> **PROBLEM TO SOLVE**
Continue the devotional text below, starting right after its final sentence.

> **PAGE TEXT**

= Beginning of Section =

People who are expecting the return of Christ are also able to pray. That’s interesting. When Jesus taught us to pray he said, “Our Father, Who art in heaven, holy is your name. Thy kingdom come, thy will be done, on earth as it is in heaven.” We cannot pray in the will of God if we do not have our eyes fixed on the coming of the Kingdom of God. The prayer lives of some people are ineffective because they don’t want the purpose and plan of God accomplished, but rather want their own goals realized. Only when we surrender to the coming of Christ and the reality of His present kingdom will we be able to pray effectively.

Jesus is coming. The Apostle Peter lived life as if it was near. The Apostle Paul lived as if it were the next thing to happen in history. It is to be always in the forefront of our thinking as well. It is to be the one motivator of our lifestyle choices and decisions. We are to be in fellowship with Christ and not the world. The Apostle John said it this way – “And now, dear children, continue to live in fellowship with Christ so that when he returns, you will be full of courage and not shrink back from him in shame.” (1 John 2:28 NLT)

So instead of looking around and getting discouraged and filled with earthly passions, look up, and be encouraged with the imminent return of Jesus. He’s coming, and those who are looking for it will go with Him. And while we wait, we will live for Him.

Pastor John


LifeLink Devotions

Monday, November 7, 2022

During my freshman year in college, I would get regular letters from my grandfather, Dr. J.A. van Gorkom. He was always encouraging me in my faith. At the bottom of every letter he would write out God’s promises in Isaiah 41:10 and 13. He didn’t just put the reference there and hope I would read it. He wrote it out for me so I would be sure to catch it. Every letter had the same verses.

Isaiah 41:10 and 13 (NLT) “Don’t be afraid, for I am with you. Do not be dismayed, for I am your God. I will strengthen you. I will help you. I will uphold you with my victorious right hand. I am holding you by your right hand—I, the LORD your God. And I say to you, ‘Do not be afraid. I am here to help you.’”

Those verses came to my mind today when I was writing an early morning email to a hurting friend. Yet after all these years of knowing those verses and applying their promises to my own life, I learned something new this morning.

= End of Section =

> **SOURCE INFORMATION**
= Beginning of Section =

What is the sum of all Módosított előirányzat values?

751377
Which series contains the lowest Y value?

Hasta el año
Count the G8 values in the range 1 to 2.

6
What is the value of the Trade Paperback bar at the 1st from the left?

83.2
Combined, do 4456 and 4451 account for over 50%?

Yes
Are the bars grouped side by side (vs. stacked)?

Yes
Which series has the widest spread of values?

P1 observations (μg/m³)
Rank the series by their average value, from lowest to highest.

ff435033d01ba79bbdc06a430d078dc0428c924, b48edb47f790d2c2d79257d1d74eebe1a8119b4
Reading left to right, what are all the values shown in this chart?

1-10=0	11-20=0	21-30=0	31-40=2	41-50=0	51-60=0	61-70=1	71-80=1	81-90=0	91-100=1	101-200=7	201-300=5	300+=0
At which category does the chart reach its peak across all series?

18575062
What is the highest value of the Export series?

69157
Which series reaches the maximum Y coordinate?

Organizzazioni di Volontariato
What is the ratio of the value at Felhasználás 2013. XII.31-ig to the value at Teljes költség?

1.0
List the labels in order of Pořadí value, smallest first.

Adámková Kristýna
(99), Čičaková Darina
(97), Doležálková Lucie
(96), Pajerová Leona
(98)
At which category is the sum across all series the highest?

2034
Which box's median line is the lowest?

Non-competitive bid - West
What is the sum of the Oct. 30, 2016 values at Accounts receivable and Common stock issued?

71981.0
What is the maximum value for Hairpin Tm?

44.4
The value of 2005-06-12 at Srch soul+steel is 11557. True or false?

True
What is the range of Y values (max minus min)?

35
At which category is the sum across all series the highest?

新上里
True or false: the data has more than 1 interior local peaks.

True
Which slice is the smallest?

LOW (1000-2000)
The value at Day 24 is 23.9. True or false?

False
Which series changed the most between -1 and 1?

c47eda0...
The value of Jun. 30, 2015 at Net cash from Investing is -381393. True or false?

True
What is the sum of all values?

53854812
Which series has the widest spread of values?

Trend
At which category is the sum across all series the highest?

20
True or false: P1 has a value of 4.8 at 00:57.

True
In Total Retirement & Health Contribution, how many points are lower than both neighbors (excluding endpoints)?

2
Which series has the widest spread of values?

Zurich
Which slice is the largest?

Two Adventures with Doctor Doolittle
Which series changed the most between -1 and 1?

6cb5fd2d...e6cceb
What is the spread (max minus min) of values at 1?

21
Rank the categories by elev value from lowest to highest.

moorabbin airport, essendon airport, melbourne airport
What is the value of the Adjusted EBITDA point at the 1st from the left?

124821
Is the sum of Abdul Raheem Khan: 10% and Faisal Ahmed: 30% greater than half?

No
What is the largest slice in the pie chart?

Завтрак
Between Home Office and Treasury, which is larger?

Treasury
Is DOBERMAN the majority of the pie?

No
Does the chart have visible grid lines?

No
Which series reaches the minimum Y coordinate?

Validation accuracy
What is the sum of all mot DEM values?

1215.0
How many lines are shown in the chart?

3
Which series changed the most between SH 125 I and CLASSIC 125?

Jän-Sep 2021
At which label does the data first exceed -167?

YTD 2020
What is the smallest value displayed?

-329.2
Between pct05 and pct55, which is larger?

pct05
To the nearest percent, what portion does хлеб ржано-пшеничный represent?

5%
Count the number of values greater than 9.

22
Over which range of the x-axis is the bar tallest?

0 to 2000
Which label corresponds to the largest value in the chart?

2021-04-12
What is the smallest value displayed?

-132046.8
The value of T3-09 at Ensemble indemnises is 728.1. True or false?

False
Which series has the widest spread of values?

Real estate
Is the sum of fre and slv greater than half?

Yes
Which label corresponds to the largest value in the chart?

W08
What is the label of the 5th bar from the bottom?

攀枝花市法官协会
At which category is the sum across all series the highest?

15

= End of Section =

> **ANSWER SPACE**
The promises of verse 10 include courage, strength, assistance, and support. They are fulfilled in our lives because of God’s presence and because He holds on to us with His powerful and victorious right hand. But what I had not seen before is that with His right hand He is holding onto our right hand. That’s incredible to me, because I’ve always seen myself walking side by side with Christ, my left hand in His right. I’ve pictured myself stumbling and falling and His right hand lifting me back up by my left hand.

In the past I’ve seen my relationship with God as shoulder to shoulder. But if my right hand is in His right hand, we must be face to face!  This puts an entirely new perspective on walking with Jesus. We have been taught to follow in His footsteps, and that creates a mental picture of seeing the back of Jesus as He leads the way. Now I see Jesus walking backwards, facing me.

He is God, so His omniscience (all-knowingness) allows Him to know every step He is taking while His eyes remain fixed on me. His hand eternally grasps mine in a handshake of friendship. He guards me and He guides me.

There can be no fear of what’s ahead, because all I can see is His face. My fears melt into faith as I gaze into His eyes of love. There can be no fear of attack from behind, because He is looking in that direction.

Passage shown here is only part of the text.